Aside from the lack of start-up sound, the iX3 drives like a regular BMW SAV. The seating position is high (just a little too high for me personally) and all round visibility is great (particularly thanks to the panoramic roof). Despite being 2,725kg in gross weight (over 700kg’s more than the X3), it shifts well off the mark and feels well poised on the roads, even the narrow English country ones.
Thanks to great NVH and acoustic glass, you feel quite isolated from the road below and all the outside noise that comes with it, and in ‘comfort’ the ride absorbs the lumps and bumps with aplomb, but the Adaptive suspension (fitted as standard) does become firmer when you switch things up to Sport.
While on the subject of ‘Sport’, not only does the iX3 assume a more responsive and exciting drive but it also awakens the BMW Iconic Sounds Electric sound system (designed in collaboration with Hans Zimmer) which offers up a powerful electric soundtrack to accompany your heavy right foot – it really makes a big difference to the way you drive and feel, but beware, it does eat up the electric SAV’s range.
BMW reports that the iX3 consumes power at 18.9/18.5 kWh/100 km and is ‘exceptionally efficient’ with a range of up to 460km in the WLTP test cycle (up to 520km in the NEDC test cycle).
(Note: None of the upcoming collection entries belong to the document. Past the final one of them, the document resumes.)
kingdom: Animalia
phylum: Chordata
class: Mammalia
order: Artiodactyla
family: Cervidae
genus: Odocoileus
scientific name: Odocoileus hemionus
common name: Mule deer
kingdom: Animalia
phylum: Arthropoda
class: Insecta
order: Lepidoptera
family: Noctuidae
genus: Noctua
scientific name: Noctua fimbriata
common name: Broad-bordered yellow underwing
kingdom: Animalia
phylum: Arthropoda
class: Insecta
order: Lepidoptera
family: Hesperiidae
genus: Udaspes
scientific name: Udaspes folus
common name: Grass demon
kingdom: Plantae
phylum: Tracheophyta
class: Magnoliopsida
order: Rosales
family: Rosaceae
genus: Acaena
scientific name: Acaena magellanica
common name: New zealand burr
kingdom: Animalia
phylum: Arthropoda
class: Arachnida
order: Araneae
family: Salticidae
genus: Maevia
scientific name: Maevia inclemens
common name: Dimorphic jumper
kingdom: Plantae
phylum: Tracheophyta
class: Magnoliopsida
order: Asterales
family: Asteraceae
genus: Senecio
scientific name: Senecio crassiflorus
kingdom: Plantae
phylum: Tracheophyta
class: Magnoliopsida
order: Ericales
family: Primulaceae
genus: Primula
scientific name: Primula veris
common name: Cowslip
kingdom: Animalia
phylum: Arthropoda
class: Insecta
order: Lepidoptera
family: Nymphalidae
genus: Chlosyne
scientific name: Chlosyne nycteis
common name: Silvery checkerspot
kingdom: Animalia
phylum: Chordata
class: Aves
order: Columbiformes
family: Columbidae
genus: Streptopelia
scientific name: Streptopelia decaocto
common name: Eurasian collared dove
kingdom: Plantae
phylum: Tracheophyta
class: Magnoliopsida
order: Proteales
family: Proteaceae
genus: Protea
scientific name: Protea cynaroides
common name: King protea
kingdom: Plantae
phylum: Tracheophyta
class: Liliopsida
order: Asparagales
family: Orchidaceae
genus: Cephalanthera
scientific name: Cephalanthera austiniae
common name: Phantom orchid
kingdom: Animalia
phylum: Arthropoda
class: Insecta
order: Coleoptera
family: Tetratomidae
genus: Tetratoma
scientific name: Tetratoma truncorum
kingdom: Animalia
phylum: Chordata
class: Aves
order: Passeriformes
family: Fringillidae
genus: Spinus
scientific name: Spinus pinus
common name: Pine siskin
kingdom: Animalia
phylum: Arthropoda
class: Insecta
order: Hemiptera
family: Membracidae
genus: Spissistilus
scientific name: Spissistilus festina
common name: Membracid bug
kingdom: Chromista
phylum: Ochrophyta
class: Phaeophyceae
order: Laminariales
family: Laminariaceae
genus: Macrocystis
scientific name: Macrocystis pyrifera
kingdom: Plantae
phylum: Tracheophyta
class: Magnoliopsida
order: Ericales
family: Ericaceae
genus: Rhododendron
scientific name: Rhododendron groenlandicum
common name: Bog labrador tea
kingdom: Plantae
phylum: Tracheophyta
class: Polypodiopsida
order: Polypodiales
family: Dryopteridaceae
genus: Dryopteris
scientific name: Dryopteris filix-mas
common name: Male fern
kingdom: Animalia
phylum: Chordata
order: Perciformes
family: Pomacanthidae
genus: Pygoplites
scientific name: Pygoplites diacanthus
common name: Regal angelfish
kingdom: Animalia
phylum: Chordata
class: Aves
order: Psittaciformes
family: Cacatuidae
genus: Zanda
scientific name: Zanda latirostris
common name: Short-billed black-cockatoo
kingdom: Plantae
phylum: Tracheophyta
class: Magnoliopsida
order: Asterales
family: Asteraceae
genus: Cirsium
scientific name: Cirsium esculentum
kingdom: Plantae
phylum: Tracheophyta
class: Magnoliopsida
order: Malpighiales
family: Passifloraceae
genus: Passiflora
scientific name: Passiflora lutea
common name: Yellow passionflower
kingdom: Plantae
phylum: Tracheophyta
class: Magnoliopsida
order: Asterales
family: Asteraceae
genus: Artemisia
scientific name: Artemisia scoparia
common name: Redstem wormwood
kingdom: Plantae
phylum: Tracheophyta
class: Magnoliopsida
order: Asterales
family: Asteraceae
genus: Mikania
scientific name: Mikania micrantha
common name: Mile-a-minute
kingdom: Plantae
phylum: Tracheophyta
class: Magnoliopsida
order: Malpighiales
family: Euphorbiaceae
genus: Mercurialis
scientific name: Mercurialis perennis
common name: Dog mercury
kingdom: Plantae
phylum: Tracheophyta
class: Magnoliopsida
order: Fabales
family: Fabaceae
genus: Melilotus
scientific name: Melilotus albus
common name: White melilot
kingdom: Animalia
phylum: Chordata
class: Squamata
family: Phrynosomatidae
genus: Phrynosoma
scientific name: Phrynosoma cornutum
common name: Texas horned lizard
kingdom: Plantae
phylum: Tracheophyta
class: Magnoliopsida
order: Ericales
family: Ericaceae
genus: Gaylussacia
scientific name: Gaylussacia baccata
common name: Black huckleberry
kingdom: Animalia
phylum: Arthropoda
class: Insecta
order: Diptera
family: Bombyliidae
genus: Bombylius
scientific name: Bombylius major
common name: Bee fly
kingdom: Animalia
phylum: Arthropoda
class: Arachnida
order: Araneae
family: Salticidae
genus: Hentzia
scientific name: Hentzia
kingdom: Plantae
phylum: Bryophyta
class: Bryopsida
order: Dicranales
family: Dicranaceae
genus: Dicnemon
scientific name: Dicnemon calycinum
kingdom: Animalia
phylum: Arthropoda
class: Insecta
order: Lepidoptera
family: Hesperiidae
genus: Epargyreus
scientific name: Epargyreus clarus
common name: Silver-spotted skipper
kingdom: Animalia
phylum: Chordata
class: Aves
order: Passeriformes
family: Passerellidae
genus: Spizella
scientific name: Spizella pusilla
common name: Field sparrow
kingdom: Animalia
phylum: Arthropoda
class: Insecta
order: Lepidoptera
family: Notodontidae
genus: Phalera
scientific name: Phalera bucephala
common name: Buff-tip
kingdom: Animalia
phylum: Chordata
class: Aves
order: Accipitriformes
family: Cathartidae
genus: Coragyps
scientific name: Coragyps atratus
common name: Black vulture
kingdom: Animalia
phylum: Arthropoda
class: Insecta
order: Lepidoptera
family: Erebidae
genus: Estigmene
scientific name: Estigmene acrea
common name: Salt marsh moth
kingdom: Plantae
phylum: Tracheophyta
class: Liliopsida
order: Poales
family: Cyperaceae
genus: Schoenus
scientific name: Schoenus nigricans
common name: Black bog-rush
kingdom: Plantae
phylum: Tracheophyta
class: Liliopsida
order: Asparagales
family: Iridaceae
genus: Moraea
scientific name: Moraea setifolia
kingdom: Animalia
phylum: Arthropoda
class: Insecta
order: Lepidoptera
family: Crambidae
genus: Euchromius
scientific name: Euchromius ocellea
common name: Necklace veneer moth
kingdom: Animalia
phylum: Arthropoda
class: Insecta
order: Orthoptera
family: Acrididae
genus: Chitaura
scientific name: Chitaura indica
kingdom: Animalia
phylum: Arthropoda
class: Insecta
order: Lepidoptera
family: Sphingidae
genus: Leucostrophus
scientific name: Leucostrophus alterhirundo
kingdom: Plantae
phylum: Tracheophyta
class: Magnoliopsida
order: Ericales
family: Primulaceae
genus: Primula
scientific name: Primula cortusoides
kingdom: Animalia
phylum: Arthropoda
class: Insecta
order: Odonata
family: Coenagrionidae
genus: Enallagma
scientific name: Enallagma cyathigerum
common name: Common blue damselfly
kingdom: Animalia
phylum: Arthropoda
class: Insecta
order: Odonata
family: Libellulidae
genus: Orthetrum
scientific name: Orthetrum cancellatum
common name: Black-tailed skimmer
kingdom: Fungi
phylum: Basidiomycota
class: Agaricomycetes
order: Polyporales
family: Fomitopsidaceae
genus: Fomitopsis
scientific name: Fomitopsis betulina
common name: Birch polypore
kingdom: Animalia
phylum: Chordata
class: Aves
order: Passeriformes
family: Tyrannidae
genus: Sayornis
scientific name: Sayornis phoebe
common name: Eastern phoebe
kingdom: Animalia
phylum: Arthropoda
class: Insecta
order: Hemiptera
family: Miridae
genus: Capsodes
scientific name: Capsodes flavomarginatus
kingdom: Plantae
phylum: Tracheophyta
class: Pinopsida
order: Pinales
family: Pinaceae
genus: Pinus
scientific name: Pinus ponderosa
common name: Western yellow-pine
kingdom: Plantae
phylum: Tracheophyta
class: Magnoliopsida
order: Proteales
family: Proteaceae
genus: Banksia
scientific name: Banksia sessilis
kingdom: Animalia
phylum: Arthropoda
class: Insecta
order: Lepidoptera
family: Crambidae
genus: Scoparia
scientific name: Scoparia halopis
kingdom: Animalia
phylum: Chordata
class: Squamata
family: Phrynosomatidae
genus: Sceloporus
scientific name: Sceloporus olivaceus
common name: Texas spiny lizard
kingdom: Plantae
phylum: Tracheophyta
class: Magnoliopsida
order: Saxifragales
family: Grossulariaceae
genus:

But in all honesty I didn’t range watch and to me that’s a good thing as it means that I didn’t feel any range anxiety at all.
Swapping the drive mode to Eco and flicking the gear lever over to B turns the iX3 into an efficient machine that although is less responsive, just eats up the tarmac while being miserly with energy. B offers the best recuperation in terms of braking and coasting while D gives more adaptive recuperation and a more natural drive. The recuperation level can be adjusted through three stages.
My road test of the new iX3 continued upon my return to Swindon, for several more days in fact. I took it to the store, to the football grounds, the town centre and to friend’s places and the SAV was in its element. It is a little self aware in the tight suburban streets (and roundabouts) and tends to beep more than I’d have liked, but it also helped out with parking and offered up plenty of camera views when needed – it also came with reverse assist which came in handy more than once.
Adding the iX3 to BMW’s range of medium sized SAVs really reiterates their ‘power of choice’ mantra. Depending on your personal circumstances you can get an X3 with a powertrain option to suit. The iX3 is a great all-rounder in terms of efficiency, emissions, range and speed while remaining a very upmarket BMW in presentation – it’s magic.